Following his Ziggy Stardust phase in music, Bowie took on his first major film role in this now-classic sci-fi movie directed by Nicolas Roeg, in which he plays an alien who comes to earth to get water for his dying planet. The film explores greed and corruption as Bowie's character creates a billion-dollar company to build the spaceship to return to his home. Bowie's somber performance is one of his most memorable in all his film work.

'Just a Gigolo' (1978)

United Artists

Two years later, Bowie took on the lead role of a World War I veteran who comes home to Berlin to become a companion to a lonely rich women after being unable to find work. The movie was a failure critically and at the box office, but the performance by Bowie shows his chops, as his character's debonair flair proves this musician wants to be taken seriously as an actor.

'The Hunger' (1983)


Tony Scott's drama starring Bowie and Catherine Deneuve as a vampire couple who seduce Susan Sarandon is an entertaining piece of 1980s pulp that makes for a great guilty pleasure. Bowie here is a mix of sexy and vulnerable, and getting steamy opposite Deneuve and Sarandon isn't a bad way to make a movie, either.

'Merry Christmas Mr. Lawrence' (1983)

Universal Pictures

Showing that he wants to be challenged in movies as much as his music, Bowie here plays a prisoner of war during World War II. The film highlights the horrific acts of a POW camp, as Bowie's character's rebellious actions force him to endure more inhuman methods of punishment.

'Labyrinth' (1986)

TriStar Pictures

Earning Bowie his most well-known performance, at least in the US, this Jim Henson-directed (and executive-produced by George Lucas) fantasy tale of a young girl's (Jennifer Connelly) journey to reclaim her baby brother from a Goblin King (Bowie) is a trippy song-and-dance tale that was a bomb at the box office, but has since become a cult classic. A main reason is Bowie, sporting a ridiculous blond wig and very tight tights. He just goes all-in with his performance.

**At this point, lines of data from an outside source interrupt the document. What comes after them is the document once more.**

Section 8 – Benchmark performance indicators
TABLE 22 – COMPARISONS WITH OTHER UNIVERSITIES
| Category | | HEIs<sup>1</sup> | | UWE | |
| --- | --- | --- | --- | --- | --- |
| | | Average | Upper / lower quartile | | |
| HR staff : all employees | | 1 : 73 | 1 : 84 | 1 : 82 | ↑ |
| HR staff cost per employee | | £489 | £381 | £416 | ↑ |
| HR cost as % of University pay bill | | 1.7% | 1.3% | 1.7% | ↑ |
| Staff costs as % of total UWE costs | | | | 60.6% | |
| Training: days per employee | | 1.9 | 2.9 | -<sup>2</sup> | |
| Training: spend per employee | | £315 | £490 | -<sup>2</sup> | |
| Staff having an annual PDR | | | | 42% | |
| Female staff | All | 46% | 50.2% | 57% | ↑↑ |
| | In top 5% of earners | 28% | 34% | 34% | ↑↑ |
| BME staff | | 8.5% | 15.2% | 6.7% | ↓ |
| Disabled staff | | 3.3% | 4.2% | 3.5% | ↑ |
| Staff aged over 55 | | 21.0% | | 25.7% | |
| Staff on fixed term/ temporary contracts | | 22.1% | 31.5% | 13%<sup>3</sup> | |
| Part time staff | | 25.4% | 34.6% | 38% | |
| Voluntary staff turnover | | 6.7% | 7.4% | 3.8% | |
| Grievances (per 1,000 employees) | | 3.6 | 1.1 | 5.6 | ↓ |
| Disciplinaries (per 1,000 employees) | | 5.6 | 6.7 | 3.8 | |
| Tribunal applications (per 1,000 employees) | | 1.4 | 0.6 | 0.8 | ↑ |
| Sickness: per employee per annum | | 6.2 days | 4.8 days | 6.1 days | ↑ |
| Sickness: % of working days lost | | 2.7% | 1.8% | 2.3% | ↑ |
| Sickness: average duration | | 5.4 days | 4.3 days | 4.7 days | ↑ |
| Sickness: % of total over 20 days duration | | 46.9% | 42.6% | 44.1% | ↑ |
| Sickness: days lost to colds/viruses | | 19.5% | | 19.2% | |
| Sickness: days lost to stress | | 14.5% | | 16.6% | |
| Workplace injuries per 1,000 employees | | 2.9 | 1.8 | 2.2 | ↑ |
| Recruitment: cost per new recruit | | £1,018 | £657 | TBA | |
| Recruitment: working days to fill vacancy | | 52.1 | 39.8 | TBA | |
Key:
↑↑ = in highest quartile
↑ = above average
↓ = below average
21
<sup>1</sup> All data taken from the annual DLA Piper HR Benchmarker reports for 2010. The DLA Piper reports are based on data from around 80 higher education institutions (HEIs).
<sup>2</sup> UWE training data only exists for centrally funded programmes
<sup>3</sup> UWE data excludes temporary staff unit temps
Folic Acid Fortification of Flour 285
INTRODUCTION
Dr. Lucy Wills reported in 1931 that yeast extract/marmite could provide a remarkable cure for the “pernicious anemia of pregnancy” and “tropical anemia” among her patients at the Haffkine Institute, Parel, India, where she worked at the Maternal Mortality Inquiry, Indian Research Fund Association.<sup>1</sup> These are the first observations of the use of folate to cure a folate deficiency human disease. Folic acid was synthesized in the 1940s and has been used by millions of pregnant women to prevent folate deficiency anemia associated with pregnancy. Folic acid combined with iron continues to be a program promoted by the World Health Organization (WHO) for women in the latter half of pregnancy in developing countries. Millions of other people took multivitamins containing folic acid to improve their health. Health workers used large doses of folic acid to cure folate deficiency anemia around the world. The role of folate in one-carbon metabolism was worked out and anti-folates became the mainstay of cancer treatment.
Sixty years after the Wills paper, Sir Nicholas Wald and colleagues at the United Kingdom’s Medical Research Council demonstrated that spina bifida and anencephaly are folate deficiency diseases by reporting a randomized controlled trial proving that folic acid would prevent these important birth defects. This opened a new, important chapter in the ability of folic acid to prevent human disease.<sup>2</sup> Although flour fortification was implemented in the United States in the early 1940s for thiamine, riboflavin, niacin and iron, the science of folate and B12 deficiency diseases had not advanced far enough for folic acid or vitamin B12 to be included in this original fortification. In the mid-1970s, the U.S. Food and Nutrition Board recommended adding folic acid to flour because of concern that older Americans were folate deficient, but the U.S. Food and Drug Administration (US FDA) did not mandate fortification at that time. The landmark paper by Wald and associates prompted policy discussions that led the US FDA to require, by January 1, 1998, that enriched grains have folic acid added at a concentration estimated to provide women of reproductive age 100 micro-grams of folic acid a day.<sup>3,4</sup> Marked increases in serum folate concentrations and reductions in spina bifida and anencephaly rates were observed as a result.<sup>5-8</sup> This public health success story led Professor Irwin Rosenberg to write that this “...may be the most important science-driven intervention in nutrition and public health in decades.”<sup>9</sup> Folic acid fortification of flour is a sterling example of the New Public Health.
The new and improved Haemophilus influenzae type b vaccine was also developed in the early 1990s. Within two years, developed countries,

'The Last Temptation of Christ' (1988)

Universal Pictures

Bowie tones things down a lot to play Pontius Pilate in Martin Scorsese's movie based on Nikos Kazantzakis' controversial novel of the same name. Though he has a short time on screen, he has a strong performance across from Willem Dafoe as Jesus.

'Twin Peaks: Fire Walk with Me' (1992)

New Line Cinema

Bowie's performance as long lost FBI agent Phillip Jeffries is bizarre and just perfect for the world of 'Twin Peaks.' With a southern twang and babbling to Dale Cooper (Kyle MacLachlan) inside the office of the FBI, he has a quick scene that concludes with him screaming and disappearing from the office.

'The Prestige' (2006)

Buena Vista Pictures

Bowie as inventor Nikola Tesla is great because of the build-up director Christopher Nolan gives to the character. Tesla is mentioned numerous times in the movie as illusionist Robert Angier (Hugh Jackman) searches for him in hopes that the great Tesla will create a teleporter. Bowie as Tesla appears on screen for the first time walking through rays of electricity shooting everywhere. No better way for a legend to make an entrance.